Un tempo gli illustratori e i critici del personaggio di Magda, protagonista de La rondine, avevano affibbiato a colei l’appellativo di “piccola Margherita Gautier” cogliendo in parte il carattere del personaggio.
Difficil cosa fu già ai tempi riassumere gli aspetti del titolo all’interno della drammaturgia pucciniana giacché erano numerosi i temi che erano stati alla base di quello che a prima vista poteva essere solamente uno strano exploit: temporaneo bisticcio con i Ricordi? Operetta? Suite di danze, anche moderne? In parte gli ingredienti ci sono tutti ma forse quello più veritiero, se non definitivo, sembra essere un misto tra una sorta di autoriflessione sulla propria produzione passata e una sfida, un gioco di bravura nei confronti di uno stile nuovo, certamente al di fuori della produzione pucciniana, anche futura. Ma siamo proprio sicuri che il soggetto della Rondine sia così lontano dai toni, dai punti salienti della drammaturgia dell’autore?
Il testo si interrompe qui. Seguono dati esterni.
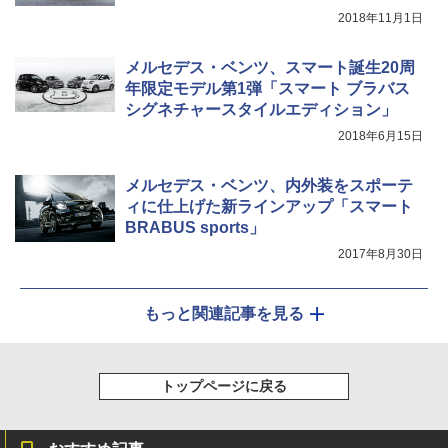
2018年11月1日
メルセデス・ベンツ、スマート誕生20周
年限定モデル第1弾「スマート ブラバス
シグネチャースタイルエディション」
2018年6月15日
メルセデス・ベンツ、内外装をスポーテ
ィに仕上げた新ラインアップ「スマート
BRABUS sports」
2017年8月30日
もっと関連記事を見る
トップページに戻る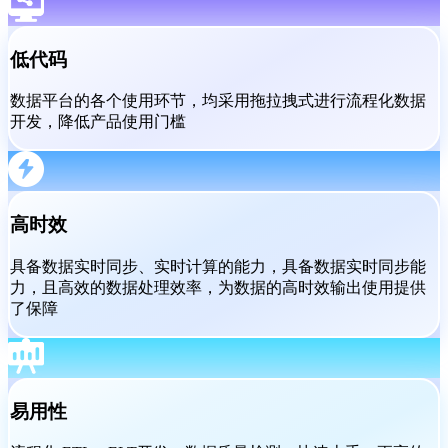
低代码
数据平台的各个使用环节，均采用拖拉拽式进行流程化数据
开发，降低产品使用门槛
高时效
具备数据实时同步、实时计算的能力，具备数据实时同步能
力，且高效的数据处理效率，为数据的高时效输出使用提供
了保障
易用性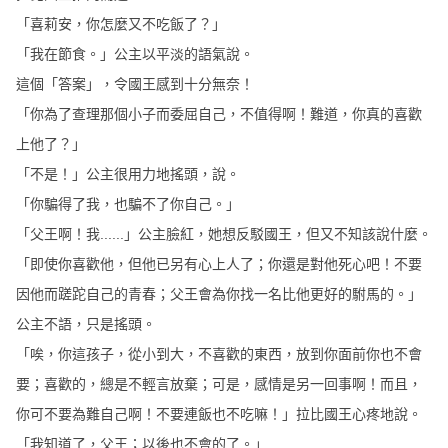
「喜莉安，你怎麼又不吃飯了？」
「我在節食。」公主以平淡的語氣說。
這個「答案」，令國王感到十分無奈！
「你為了查理那個小子而委屈自己，不值得啊！難道，你真的喜歡
上他了？」
「不是！」公主很用力地搖頭，說。
「你騙得了我，也騙不了你自己。」
「父王啊！我......」公主臉紅，她想反駁國王，但又不知該說什麼。
「即使你喜歡他，但他已另有心上人了；你還是對他死心吧！不要
因他而蹉跎自己的青春；父王會為你找一名比他更好的駙馬的。」
公主不語，只是搖頭。
「唉，你這孩子，從小到大，不喜歡的東西，放到你面前你也不會
要；喜歡的，總是不輕言放棄；可是，感情是另一回事啊！而且，
你可不要為難自己啊！不要連飯也不吃嘛！」拉比國王心疼地說。
「我知道了，父王；以後也不會的了。」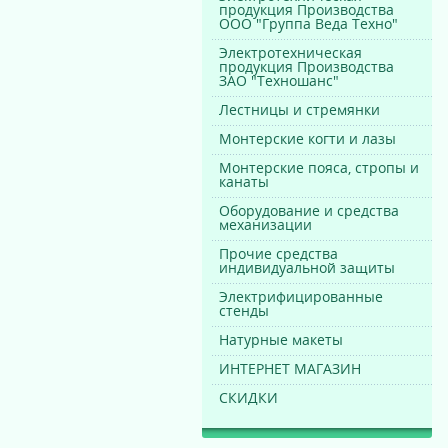
продукция Производства
ООО "Группа Веда Техно"
Электротехническая
продукция Производства
ЗАО "Техношанс"
Лестницы и стремянки
Монтерские когти и лазы
Монтерские пояса, стропы и
канаты
Оборудование и средства
механизации
Прочие средства
индивидуальной защиты
Электрифицированные
стенды
Натурные макеты
ИНТЕРНЕТ МАГАЗИН
СКИДКИ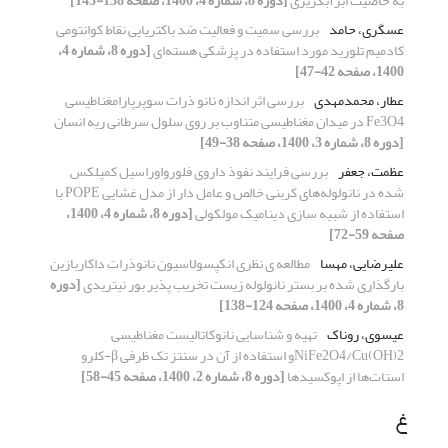
به خاصیت ابرآبگریزی
[دوره 8، شماره 4، 1400، صفحه 138-145]
عسگری، حامد
بررسی سمیت و فعالیت ضد باکتریایی نقاط کوانتومی
کادمیم تلورید مورد استفاده در پزشکی هسته‌ای
[دوره 8، شماره 4،
1400، صفحه 42-47]
عطار، محمدمهدی
بررسی اثر اندازه نانو ذرات سوپرپارامغناطیسی
Fe3O4 در میدان مغناطیسی متناوب بر روی سلول سرطانی ریه انسان
[دوره 8، شماره 3، 1400، صفحه 38-49]
عظمت، جعفر
بررسی فرایند نفوذ داروی فلورواوراسیل کمپلکس
شده در نانولوله‌های کربنی خالص و عامل دار از مدل غشایی POPE با
استفاده از شبیه سازی دینامیک مولکولی
[دوره 8، شماره 4، 1400،
صفحه 59-72]
علیرضایی، مهسا
مطالعه ی نظری انکپسولاسیون نانوذرات داکاربازین
بارگذاری شده بر بستر نانولوله زیست تخریب پذیر بور نیتریدی
[دوره
8، شماره 4، 1400، صفحه 124-138]
عیسوی، روناک
تهیه و شناسایی نانوکاتالیست مغناطیسی
NiFe2O4/Cu(OH)2و استفاده از آن در سنتز تک ظرفی β-کلرو
استات‌ها از اپوکسیدها
[دوره 8، شماره 2، 1400، صفحه 45-58]
غ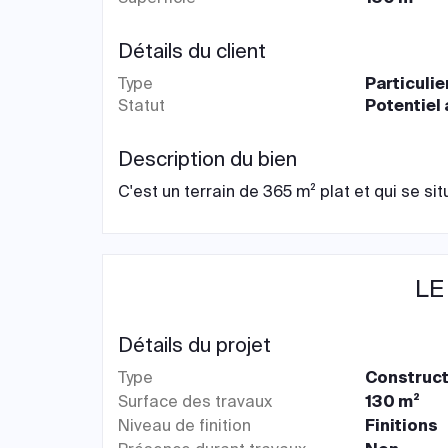
Détails du client
Type
Particulie
Statut
Potentiel
Description du bien
C'est un terrain de 365 m² plat et qui se si
LE
Détails du projet
Type
Construct
Surface des travaux
130 m²
Niveau de finition
Finitions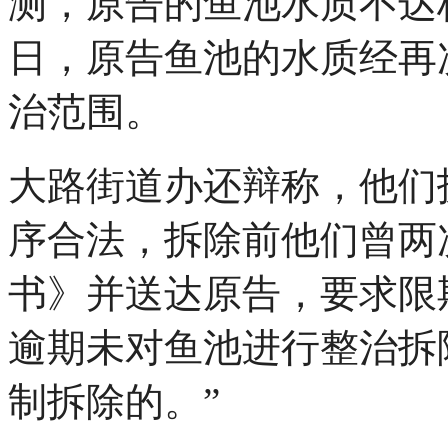
测，原告的鱼池水质不达
日，原告鱼池的水质经再
治范围。
大路街道办还辩称，他们
序合法，拆除前他们曾两
书》并送达原告，要求限
逾期未对鱼池进行整治拆
制拆除的。”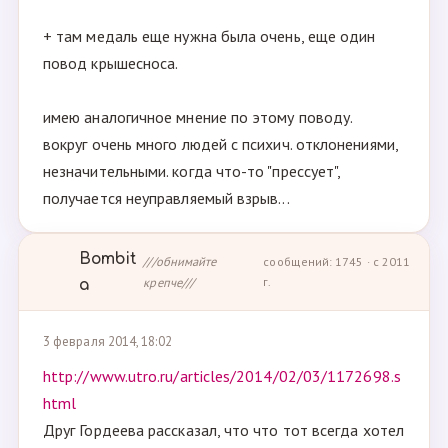
+ там медаль еще нужна была очень, еще один
повод крышесноса.
имею аналогичное мнение по этому поводу.
вокруг очень много людей с психич. отклонениями,
незначительными. когда что-то "прессует",
получается неуправляемый взрыв...
Bombit
///обнимайте
сообщений: 1745 · с 2011
крепче///
г.
a
3 февраля 2014, 18:02
http://www.utro.ru/articles/2014/02/03/1172698.s
html
Друг Гордеева рассказал, что что тот всегда хотел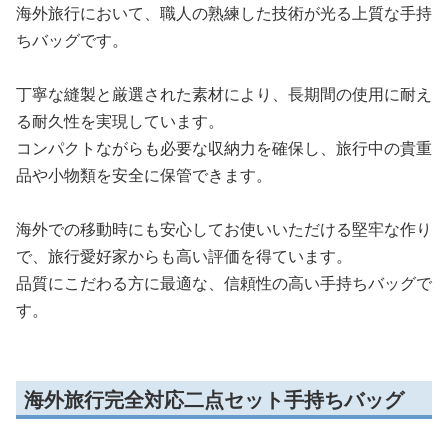
海外旅行において、職人の熟練した技術が光る上質な手持
ちバッグです。
丁寧な縫製と厳選された素材により、長期間の使用に耐え
る耐久性を実現しています。
コンパクトながらも必要な収納力を確保し、旅行中の貴重
品や小物類を安全に保管できます。
海外での移動時にも安心してお使いいただける堅牢な作り
で、旅行愛好家からも高い評価を得ています。
品質にこだわる方に最適な、信頼性の高い手持ちバッグで
す。
海外旅行完全対応二点セット手持ちバッグ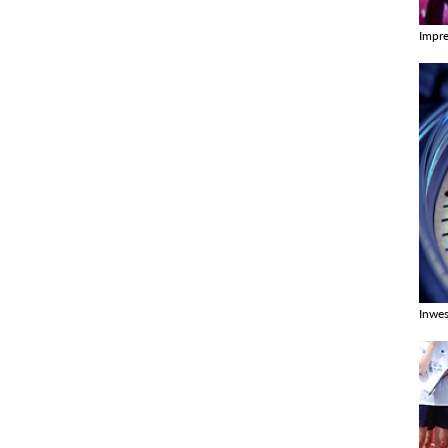
Impr
Zobac
Inwes
Zobac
La regìa di questo lavoro, anche quella relativamente frizzante di Irina Brook serve a poco per sciogliere i nodi del problema: più le idee della Brook si allontanavano verso il genere comico-brillante più ci si accorgeva che in realtà nella Rondine era presente la sfiducia nei confronti dei rapporti amorosi, la malinconia che fa da confine tra l’innamoramento e il ritorno alle consuetudini borghesi. Anche questo lato, forse inconsciamente, era sottolineato dalla regìa della Brook nel momento finale i cui tutto il cast si dirige verso il fondo del palcoscenico sul quale campeggia (in rosso su fondale nero) la scritta Exit, come a dire che tutto ciò che si è visto e sentito era semplicemente un gioco di teatro. La regìa e le scene non hanno disturbato più di tanto (di questi tempi) la condotta di quest’opera pucciniana parzialmente singolare. Alla seconda rappresentazione – alla quale ho personalmente assistito – non ci sono stati segni di disapprovazione da parte di certo pubblico, contestazioni registrate alla “prima”.
Chailly ha come di consueto scavato nel dettaglio (si trattava della versione originale dell’opera per Vienna, recentemente riscoperta) e ha reso perfettamente coerente una partitura che in altre occasioni ci era sembrata fin troppo leziosa. Nella compagnia di canto ha brillato la protagonista, Mariangela Sicilia, con qualche difficolta nel registro sovracuto (appena sussurrato) e il suo amante Ruggero (Matteo Lippi), buona voce di tenore. Un poco meno lodevoli ma sempre all’altezza del proprio compito il Rambaldo di Pietro Spagnoli, il Prunier di Giovanni Sala (che la regista ha voluto ricoprire di movenze gay non richieste dal libretto) e la Lisette di Rosalia Cid. Ottimo successo di pubblico e conferma di un titolo che forse andrebbe riproposto più spesso.